PROBLEM DETAILS
What you should repeat is the run of lines from the top of the listing below through the line with "srozumitelný a podle", exactly, with no pictures.
/---
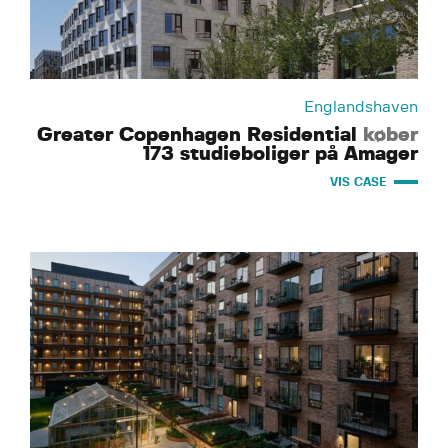
Englandshaven
Greater Copenhagen Residential
køber
173 studieboliger på Amager
VIS CASE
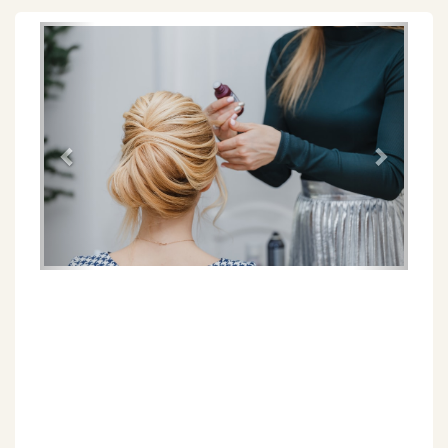
Föregående
Näs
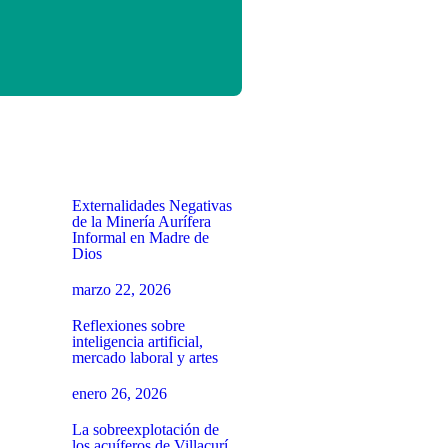
Externalidades Negativas
de la Minería Aurífera
Informal en Madre de
Dios
marzo 22, 2026
Reflexiones sobre
inteligencia artificial,
mercado laboral y artes
enero 26, 2026
La sobreexplotación de
los acuíferos de Villacurí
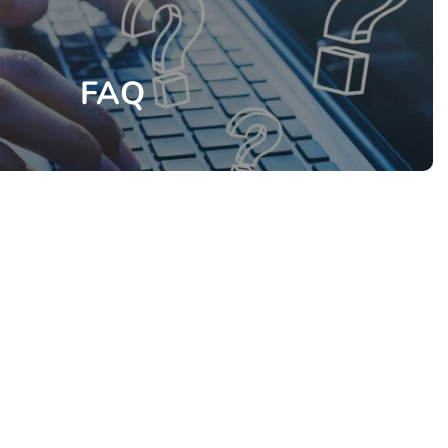
FAQ
cata e dedicata a parchi gioco, ludoteche, villaggi turistici ed eventi.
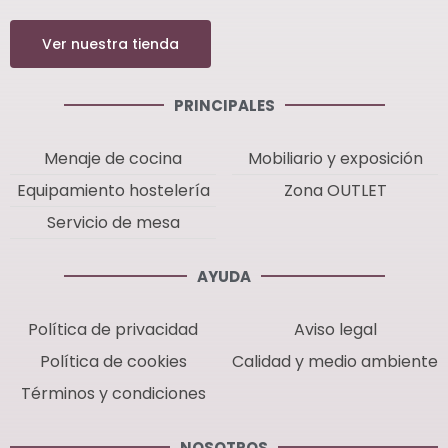
Ver nuestra tienda
PRINCIPALES
Menaje de cocina
Mobiliario y exposición
Equipamiento hostelería
Zona OUTLET
Servicio de mesa
AYUDA
Política de privacidad
Aviso legal
Política de cookies
Calidad y medio ambiente
Términos y condiciones
NOSOTROS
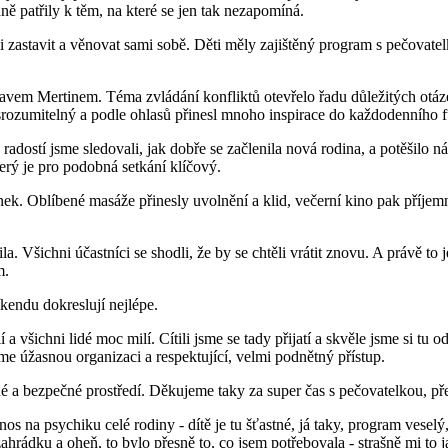
ě patřily k těm, na které se jen tak nezapomíná.
i zastavit a věnovat sami sobě. Děti měly zajištěný program s pečovate
em Mertinem. Téma zvládání konfliktů otevřelo řadu důležitých otázek – 
 srozumitelný a podle ohlasů přinesl mnoho inspirace do každodenního 
ostí jsme sledovali, jak dobře se začlenila nová rodina, a potěšilo nás t
terý je pro podobná setkání klíčový.
činek. Oblíbené masáže přinesly uvolnění a klid, večerní kino pak příje
la. Všichni účastníci se shodli, že by se chtěli vrátit znovu. A právě to
m.
kendu dokreslují nejlépe.
a všichni lidé moc milí. Cítili jsme se tady přijatí a skvěle jsme si tu 
e úžasnou organizaci a respektující, velmi podnětný přístup.
né a bezpečné prostředí. Děkujeme taky za super čas s pečovatelkou, p
 na psychiku celé rodiny - dítě je tu šťastné, já taky, program veselý,
ahrádku a oheň, to bylo přesně to, co jsem potřebovala - strašně mi to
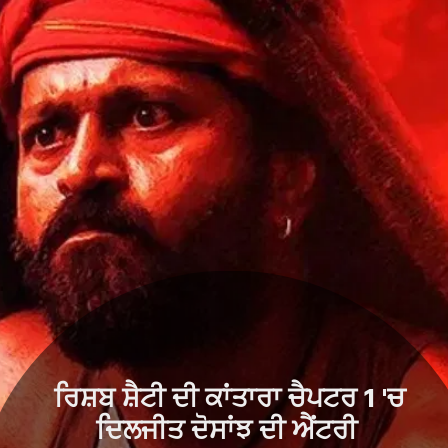
ਰਿਸ਼ਬ ਸ਼ੈਟੀ ਦੀ ਕਾਂਤਾਰਾ ਚੈਪਟਰ 1 'ਚ
ਦਿਲਜੀਤ ਦੋਸਾਂਝ ਦੀ ਐਂਟਰੀ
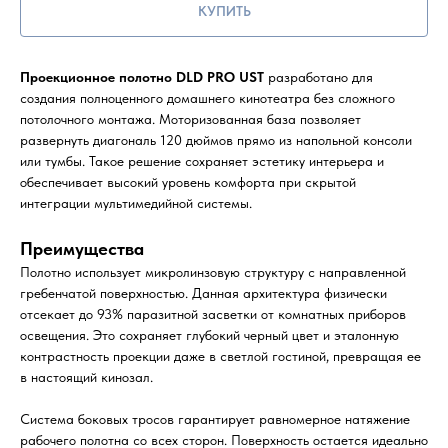
КУПИТЬ
Проекционное полотно DLD PRO UST
разработано для
создания полноценного домашнего кинотеатра без сложного
потолочного монтажа. Моторизованная база позволяет
развернуть диагональ 120 дюймов прямо из напольной консоли
или тумбы. Такое решение сохраняет эстетику интерьера и
обеспечивает высокий уровень комфорта при скрытой
интеграции мультимедийной системы.
Преимущества
Полотно использует микролинзовую структуру с направленной
гребенчатой поверхностью. Данная архитектура физически
отсекает до 93% паразитной засветки от комнатных приборов
освещения. Это сохраняет глубокий черный цвет и эталонную
контрастность проекции даже в светлой гостиной, превращая ее
в настоящий кинозал.
Система боковых тросов гарантирует равномерное натяжение
рабочего полотна со всех сторон. Поверхность остается идеально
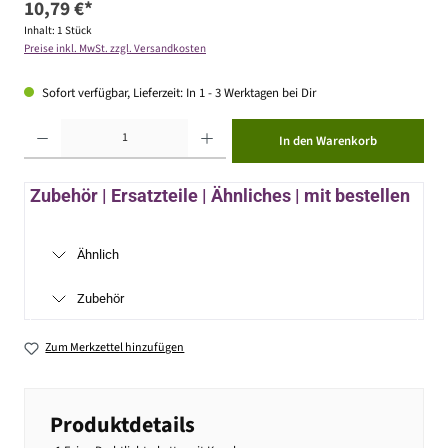
10,79 €*
Inhalt:
1 Stück
Preise inkl. MwSt. zzgl. Versandkosten
Sofort verfügbar, Lieferzeit: In 1 - 3 Werktagen bei Dir
Produkt Anzahl: Gib den gewünschten Wert ein oder benutze die Schaltflächen um die Anzahl zu erhöhen ode
In den Warenkorb
Zubehör | Ersatzteile | Ähnliches | mit bestellen
Ähnlich
Zubehör
Zum Merkzettel hinzufügen
Produktdetails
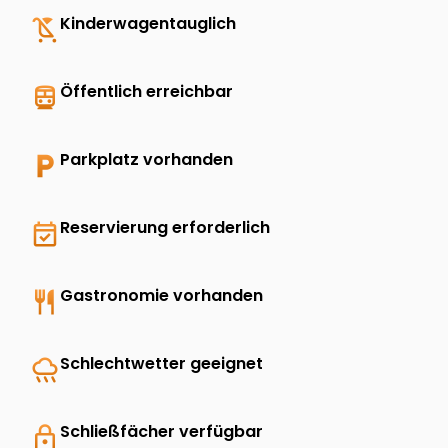
child_friendly
Kinderwagentauglich
directions_transit
Öffentlich erreichbar
local_parking
Parkplatz vorhanden
event_available
Reservierung erforderlich
restaurant
Gastronomie vorhanden
rainy
Schlechtwetter geeignet
lock
Schließfächer verfügbar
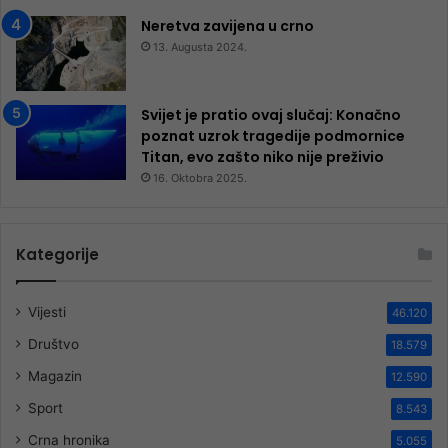
Neretva zavijena u crno
13. Augusta 2024.
Svijet je pratio ovaj slučaj: Konačno
poznat uzrok tragedije podmornice
Titan, evo zašto niko nije preživio
16. Oktobra 2025.
Kategorije
Vijesti
46.120
Društvo
18.579
Magazin
12.590
Sport
8.543
Crna hronika
5.055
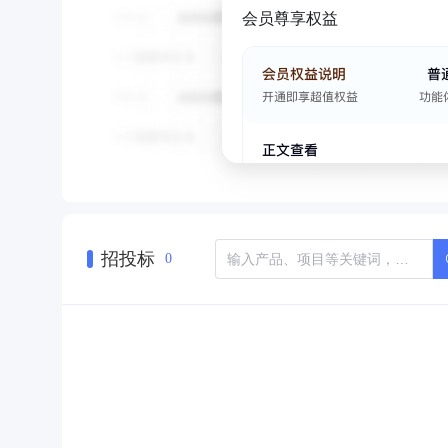
会员尊享权益
招投标
0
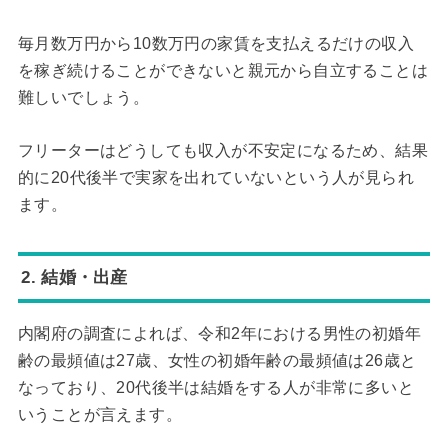
毎月数万円から10数万円の家賃を支払えるだけの収入
を稼ぎ続けることができないと親元から自立することは
難しいでしょう。
フリーターはどうしても収入が不安定になるため、結果
的に20代後半で実家を出れていないという人が見られ
ます。
2. 結婚・出産
内閣府の調査によれば、令和2年における男性の初婚年
齢の最頻値は27歳、女性の初婚年齢の最頻値は26歳と
なっており、20代後半は結婚をする人が非常に多いと
いうことが言えます。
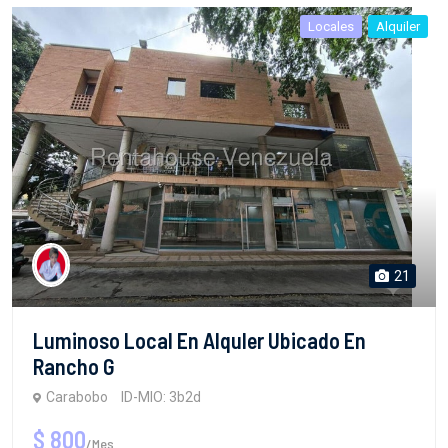
Locales
Alquiler
21
Luminoso Local En Alquler Ubicado En
Rancho G
Carabobo
ID-MIO: 3b2d
$ 800
/Mes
\---
ANSWER TO THIS TASK
Englandshaven
Greater Copenhagen Residential
køber
173 studieboliger på Amager
VIS CASE
Föregående
Näs
Externalidades Negativas
de la Minería Aurífera
Informal en Madre de
Dios
marzo 22, 2026
Reflexiones sobre
inteligencia artificial,
mercado laboral y artes
enero 26, 2026
La sobreexplotación de
los acuíferos de Villacurí
FAQ
cata e dedicata a parchi gioco, ludoteche, villaggi turistici ed eventi.
Ver nuestra tienda
PRINCIPALES
Menaje de cocina
Mobiliario y exposición
Equipamiento hostelería
Zona OUTLET
Servicio de mesa
AYUDA
Política de privacidad
Aviso legal
Política de cookies
Calidad y medio ambiente
Términos y condiciones
NOSOTROS
ě patřily k těm, na které se jen tak nezapomíná.
i zastavit a věnovat sami sobě. Děti měly zajištěný program s pečovate
em Mertinem. Téma zvládání konfliktů otevřelo řadu důležitých otázek – 
 srozumitelný a podle ohlasů přinesl mnoho inspirace do každodenního 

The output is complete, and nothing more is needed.